Oleh: Setijadi | Chairman at Supply Chain Indonesia
Pembatasan penjualan BBM bersubsidi telah dicabut. Sebelumnya, pembatasan tersebut berlaku berdasarkan Surat Edaran Kepala Badan Pengatur Hilir Minyak dan Gas Bumi No. 937/07/KaBPH/2014 pada 24 Juli 2014. Aturan tersebut memuat peniadaan solar subsidi di SPBU di Jakarta Pusat; pembatasan jam operasional penjualan BBM subsidi di seluruh SPBU di Jawa, Sumatera, Kalimantan, dan Bali dari pukul 08:00-18:00 WIB, khusus untuk cluster tertentu yaitu kawasan industri, pertambangan, perkebunan, dan daerah di dekat pelabuhan yang rawan penyalahgunaan BBM; dan peniadaan penjualan premium di SPBU jalan tol.
Pembatasan penjualan BBM bersubsidi merupakan langkah pengendalian Pemerintah terhadap penggunaan BBM karena UU No. 12 Tahun 2014 tentang APBN-P 2014 mencantumkan pengurangan volume kuota BBM bersubsidi dari 48 juta kilo liter menjadi 46 juta kilo liter.
Jika pengendalian BBM tidak dilakukan, maka pasokan solar bersubsidi hanya akan cukup sampai 5 Desember 2014, sementara pasokan premium hanya akan cukup sampai 20 Desember 2014.
Pembatasan penjualan BBM bersubsidi tersebut memang selayaknya dicabut karena merupakan kebijakan yang sangat tidak tepat. Kebijakan tersebut tidak memberikan manfaat, baik untuk masyarakat, industri, pemerintah, maupun Pertamina.
Pemerintah sebaiknya tidak melakukan pembatasan penjualan BBM bersubsidi. Pemerintah bisa mempertimbangkan dua pilihan berikut ini. Pertama, penjualan tetap dilakukan seperti biasa hingga kuota BBM bersubsidi tersebut habis. Setelah kuota habis, mulai dilakukan penjualan hanya BBM non-subsidi.
Kedua, pengurangan subsidi BBM secara bertahap hingga akhir tahun 2014. Misalnya, pengurangan subsidi dilakukan dua kali, yaitu pada awal September dan awal November 2014.
Bagi sektor transportasi logistik, kedua pilihan tersebut akan menghindarkan kesulitan armada menyesuaikan waktu pengisian BBM maupun antrean di SPBU.Kedua hal ini menambah waktu dan biaya transportasi barang.

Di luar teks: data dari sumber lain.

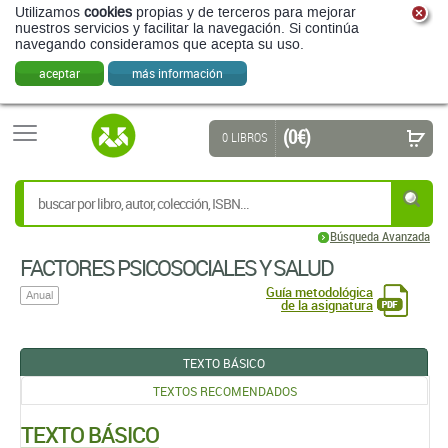
Utilizamos
cookies
propias y de terceros para mejorar
nuestros servicios y facilitar la navegación. Si continúa
navegando consideramos que acepta su uso.
aceptar
más información
(0 €)
0 LIBROS
Búsqueda Avanzada
FACTORES PSICOSOCIALES Y SALUD
Guía metodológica
Anual
de la asignatura
TEXTO BÁSICO
TEXTOS RECOMENDADOS
TEXTO BÁSICO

Kedua pilihan tersebut juga memudahkan perusahaan transportasi barang mengajukan penyesuaian biaya pengiriman barang yang tercantum dalam kontrak dengan penggunanya. Pada umumnya, kontrak mencantumkan klausul perubahan biaya dilakukan jika terjadi kenaikan harga BBM.
Untuk mengatasi masalah BBM bersubsidi dalam jangka panjang, Pemerintah perlu mempertimbangkan program terobosan berupa konversi BBM ke BBG. Dengan harga BBG yang jauh lebih murah, yaitu Rp 3.100 per liter setara premium, program konversi ini juga akan berdampak terhadap efisiensi biaya transportasi barang dan logistik nasional.
Untuk program tersebut, salah satu yang terpenting adalah penyediaan stasiun pengisian bahan bakar gas (SPBG) dengan sebaran dan jumlah yang memadai. Selain itu, diperlukan insentif bagi perusahaan-perusahaan transportasi untuk pengadaan kendaraan berbahan bakar gas yang jauh lebih mahal daripada kendaraan dengan BBM. Sebagai perbandingan, untuk truk ber-BBM sekitar Rp 800 juta, harga truk sejenis ber-BBG bisa mencapai Rp 1,5 miliar.
Selain untuk pengembangan infrastruktur untuk mengefisienkan transportasi dan logistik, Pemerintah bisa mengalihkan subsidi BBM untuk kedua hal tersebut.
Keberhasilan Jusuf Kalla selaku Wakil Presiden pada pemerintahan terdahulu dalam program konversi minyak tanah ke gas menjadi modal penting bagi Pemerintahan Jokowi-JK melakukan program terobosan tersebut.